==== DATA SHOWN ====
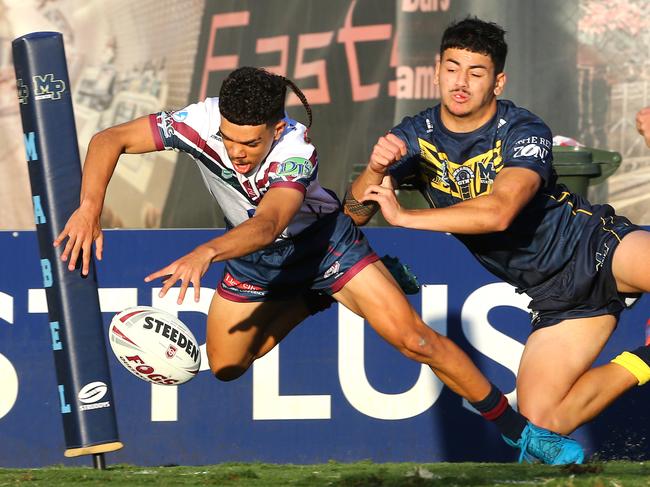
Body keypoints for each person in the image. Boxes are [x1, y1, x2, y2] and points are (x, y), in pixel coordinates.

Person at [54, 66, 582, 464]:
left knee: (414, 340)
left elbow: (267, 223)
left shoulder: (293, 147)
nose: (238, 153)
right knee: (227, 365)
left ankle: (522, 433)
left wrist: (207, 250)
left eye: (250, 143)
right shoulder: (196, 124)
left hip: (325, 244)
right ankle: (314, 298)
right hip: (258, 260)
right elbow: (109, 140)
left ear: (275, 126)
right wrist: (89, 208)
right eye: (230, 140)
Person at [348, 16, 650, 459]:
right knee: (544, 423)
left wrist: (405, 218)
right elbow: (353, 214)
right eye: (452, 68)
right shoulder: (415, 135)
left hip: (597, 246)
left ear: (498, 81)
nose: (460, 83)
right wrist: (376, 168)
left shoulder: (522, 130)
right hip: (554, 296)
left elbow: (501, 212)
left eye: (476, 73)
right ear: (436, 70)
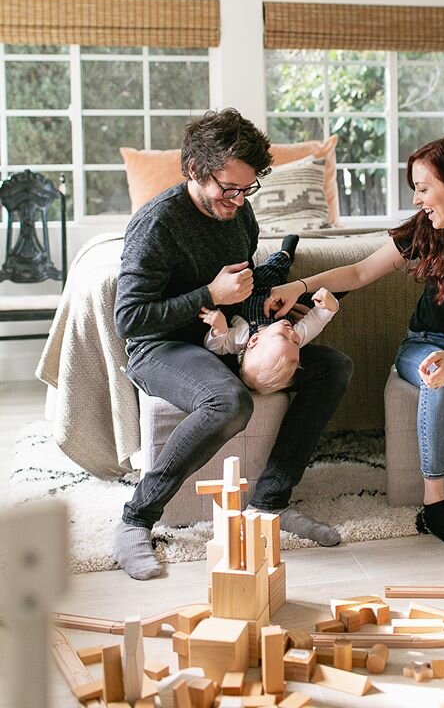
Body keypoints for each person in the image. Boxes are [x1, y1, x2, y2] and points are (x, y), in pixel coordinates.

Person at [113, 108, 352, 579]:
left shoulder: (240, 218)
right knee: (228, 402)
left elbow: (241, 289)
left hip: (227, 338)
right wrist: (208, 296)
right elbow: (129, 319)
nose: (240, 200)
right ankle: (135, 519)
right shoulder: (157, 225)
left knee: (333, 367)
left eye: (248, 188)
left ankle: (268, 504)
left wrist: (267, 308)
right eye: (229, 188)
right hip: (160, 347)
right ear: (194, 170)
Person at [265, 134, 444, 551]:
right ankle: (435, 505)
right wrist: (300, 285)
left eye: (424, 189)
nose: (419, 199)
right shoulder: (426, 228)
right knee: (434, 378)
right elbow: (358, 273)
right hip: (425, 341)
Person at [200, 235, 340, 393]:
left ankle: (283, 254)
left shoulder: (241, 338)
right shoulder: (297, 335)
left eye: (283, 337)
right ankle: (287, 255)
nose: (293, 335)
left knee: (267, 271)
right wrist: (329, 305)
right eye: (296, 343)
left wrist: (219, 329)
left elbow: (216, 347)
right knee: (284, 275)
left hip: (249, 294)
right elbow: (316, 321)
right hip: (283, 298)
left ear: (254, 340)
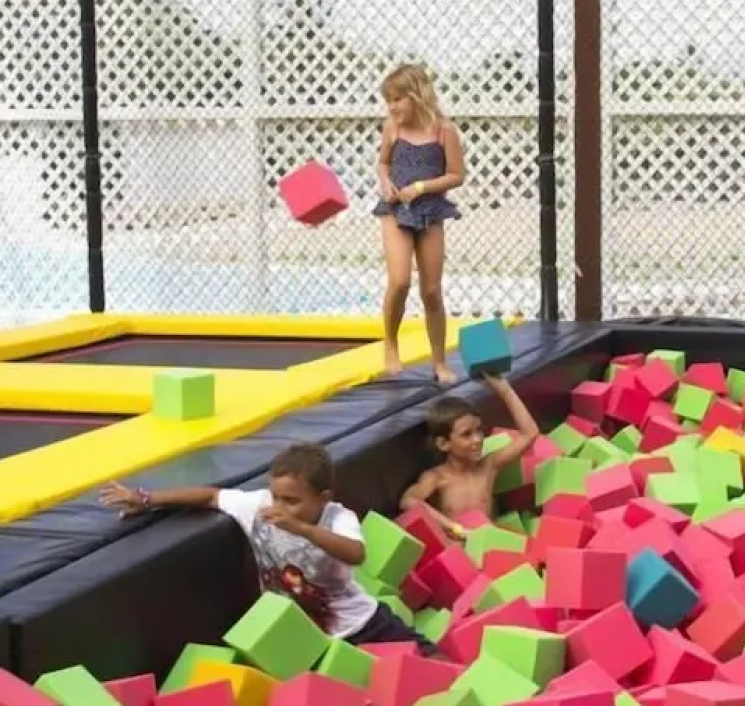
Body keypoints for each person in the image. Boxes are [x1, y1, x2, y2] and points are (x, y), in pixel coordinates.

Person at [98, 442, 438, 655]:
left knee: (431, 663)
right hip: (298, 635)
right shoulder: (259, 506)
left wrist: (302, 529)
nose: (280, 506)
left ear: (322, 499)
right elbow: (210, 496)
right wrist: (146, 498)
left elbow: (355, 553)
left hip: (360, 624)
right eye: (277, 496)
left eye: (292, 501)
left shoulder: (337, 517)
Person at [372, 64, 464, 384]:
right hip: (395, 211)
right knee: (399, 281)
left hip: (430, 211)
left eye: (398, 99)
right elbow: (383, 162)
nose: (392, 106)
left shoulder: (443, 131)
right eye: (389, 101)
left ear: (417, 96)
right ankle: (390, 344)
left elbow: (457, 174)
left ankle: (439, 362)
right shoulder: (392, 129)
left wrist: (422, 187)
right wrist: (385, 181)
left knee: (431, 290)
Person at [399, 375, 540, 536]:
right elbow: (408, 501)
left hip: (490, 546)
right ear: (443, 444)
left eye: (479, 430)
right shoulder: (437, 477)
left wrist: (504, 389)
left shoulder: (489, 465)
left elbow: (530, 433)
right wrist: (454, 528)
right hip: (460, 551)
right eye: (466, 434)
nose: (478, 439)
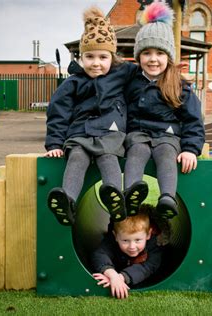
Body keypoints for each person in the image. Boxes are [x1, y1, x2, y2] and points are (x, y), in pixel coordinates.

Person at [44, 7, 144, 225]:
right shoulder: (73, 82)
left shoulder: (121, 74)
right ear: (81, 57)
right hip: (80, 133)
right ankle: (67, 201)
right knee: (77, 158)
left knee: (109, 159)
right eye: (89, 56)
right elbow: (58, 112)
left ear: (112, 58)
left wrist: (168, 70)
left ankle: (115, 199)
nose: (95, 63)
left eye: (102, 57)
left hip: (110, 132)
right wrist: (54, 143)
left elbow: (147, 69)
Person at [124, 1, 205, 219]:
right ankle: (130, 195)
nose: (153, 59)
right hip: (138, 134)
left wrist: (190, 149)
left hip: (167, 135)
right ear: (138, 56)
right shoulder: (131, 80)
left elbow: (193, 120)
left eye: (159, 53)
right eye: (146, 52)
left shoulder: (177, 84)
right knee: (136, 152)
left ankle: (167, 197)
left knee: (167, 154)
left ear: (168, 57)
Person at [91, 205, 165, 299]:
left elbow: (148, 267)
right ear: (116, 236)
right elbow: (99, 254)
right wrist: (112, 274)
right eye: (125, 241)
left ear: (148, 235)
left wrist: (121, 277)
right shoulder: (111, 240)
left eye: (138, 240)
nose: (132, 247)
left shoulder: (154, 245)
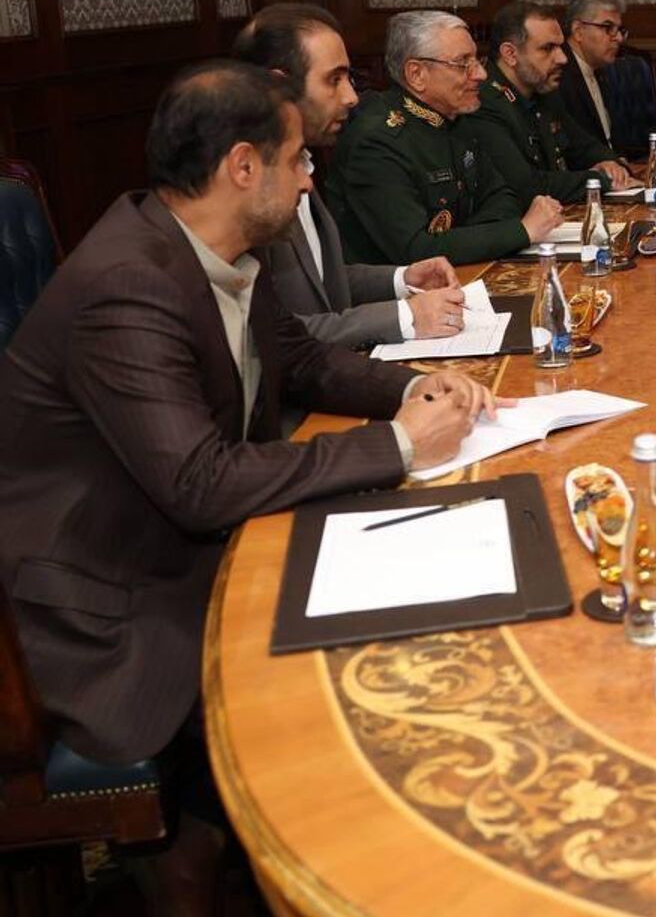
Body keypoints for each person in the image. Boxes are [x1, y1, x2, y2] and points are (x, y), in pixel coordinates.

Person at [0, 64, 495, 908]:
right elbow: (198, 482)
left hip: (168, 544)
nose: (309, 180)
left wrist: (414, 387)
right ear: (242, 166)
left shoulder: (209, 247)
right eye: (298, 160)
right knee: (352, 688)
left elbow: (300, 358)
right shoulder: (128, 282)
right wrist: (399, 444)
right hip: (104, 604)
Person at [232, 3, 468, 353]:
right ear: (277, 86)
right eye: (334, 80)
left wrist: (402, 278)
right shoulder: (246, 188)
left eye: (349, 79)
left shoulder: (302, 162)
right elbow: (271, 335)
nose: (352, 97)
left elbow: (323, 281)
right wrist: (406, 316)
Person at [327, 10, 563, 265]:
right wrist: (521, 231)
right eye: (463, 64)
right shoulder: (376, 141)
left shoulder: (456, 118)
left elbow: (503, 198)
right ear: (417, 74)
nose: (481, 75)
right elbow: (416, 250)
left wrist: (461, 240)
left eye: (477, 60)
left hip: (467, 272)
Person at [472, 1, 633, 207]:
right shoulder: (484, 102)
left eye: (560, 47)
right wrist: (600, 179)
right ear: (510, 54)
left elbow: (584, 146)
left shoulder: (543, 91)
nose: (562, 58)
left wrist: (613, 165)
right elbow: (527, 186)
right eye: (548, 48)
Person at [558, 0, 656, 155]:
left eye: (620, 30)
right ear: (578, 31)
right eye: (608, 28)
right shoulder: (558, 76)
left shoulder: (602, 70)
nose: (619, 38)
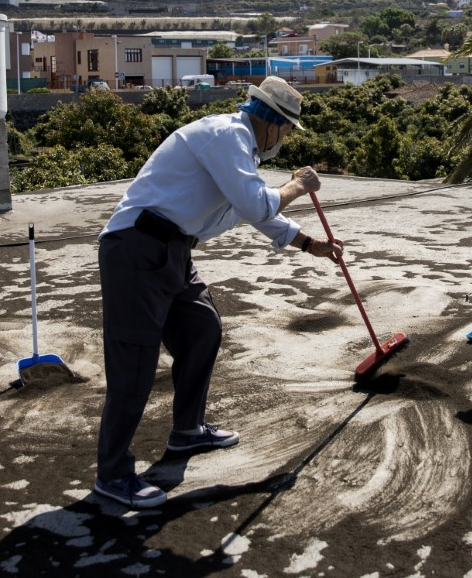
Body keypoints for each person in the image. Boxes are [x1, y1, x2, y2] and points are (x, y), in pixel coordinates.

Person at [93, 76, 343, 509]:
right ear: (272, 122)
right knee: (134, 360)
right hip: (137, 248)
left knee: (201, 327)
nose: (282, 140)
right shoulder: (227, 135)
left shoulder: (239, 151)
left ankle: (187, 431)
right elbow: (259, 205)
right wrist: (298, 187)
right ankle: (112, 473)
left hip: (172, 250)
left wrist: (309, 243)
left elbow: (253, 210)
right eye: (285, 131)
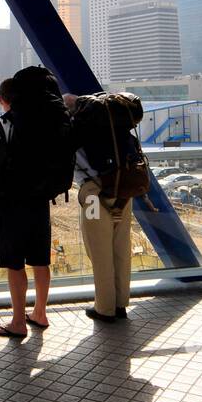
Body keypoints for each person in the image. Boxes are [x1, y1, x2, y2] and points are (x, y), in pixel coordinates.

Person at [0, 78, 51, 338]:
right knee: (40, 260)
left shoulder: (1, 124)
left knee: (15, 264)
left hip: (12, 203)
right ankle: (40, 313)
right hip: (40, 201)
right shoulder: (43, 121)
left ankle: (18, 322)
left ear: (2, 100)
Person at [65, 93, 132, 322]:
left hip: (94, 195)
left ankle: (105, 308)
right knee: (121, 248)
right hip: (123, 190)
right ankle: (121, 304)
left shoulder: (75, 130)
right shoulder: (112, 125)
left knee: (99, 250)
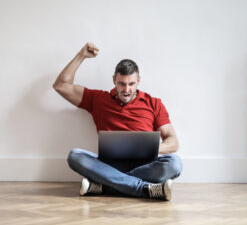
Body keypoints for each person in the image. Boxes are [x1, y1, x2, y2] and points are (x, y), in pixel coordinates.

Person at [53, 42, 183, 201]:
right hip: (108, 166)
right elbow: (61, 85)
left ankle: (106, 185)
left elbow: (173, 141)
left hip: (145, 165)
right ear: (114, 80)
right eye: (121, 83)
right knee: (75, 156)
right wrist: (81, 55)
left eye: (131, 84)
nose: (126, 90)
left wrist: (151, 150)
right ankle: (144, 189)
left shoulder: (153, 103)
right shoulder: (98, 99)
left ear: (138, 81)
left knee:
====
WORK INSTRUCTION: From the material above, set down exactly the lines starting at the one with "left eye: (477, 60)" and ending at the one with "right ear: (578, 31)", end lines included.

COMPLETED TASK:
left eye: (477, 60)
left hip: (467, 272)
Person at [472, 1, 633, 207]:
right shoulder: (484, 102)
left eye: (560, 47)
right wrist: (600, 179)
right ear: (510, 54)
left elbow: (584, 146)
left shoulder: (543, 91)
nose: (562, 58)
left wrist: (613, 165)
right elbow: (527, 186)
right eye: (548, 48)
Person at [558, 0, 656, 155]:
left eye: (620, 30)
right ear: (578, 31)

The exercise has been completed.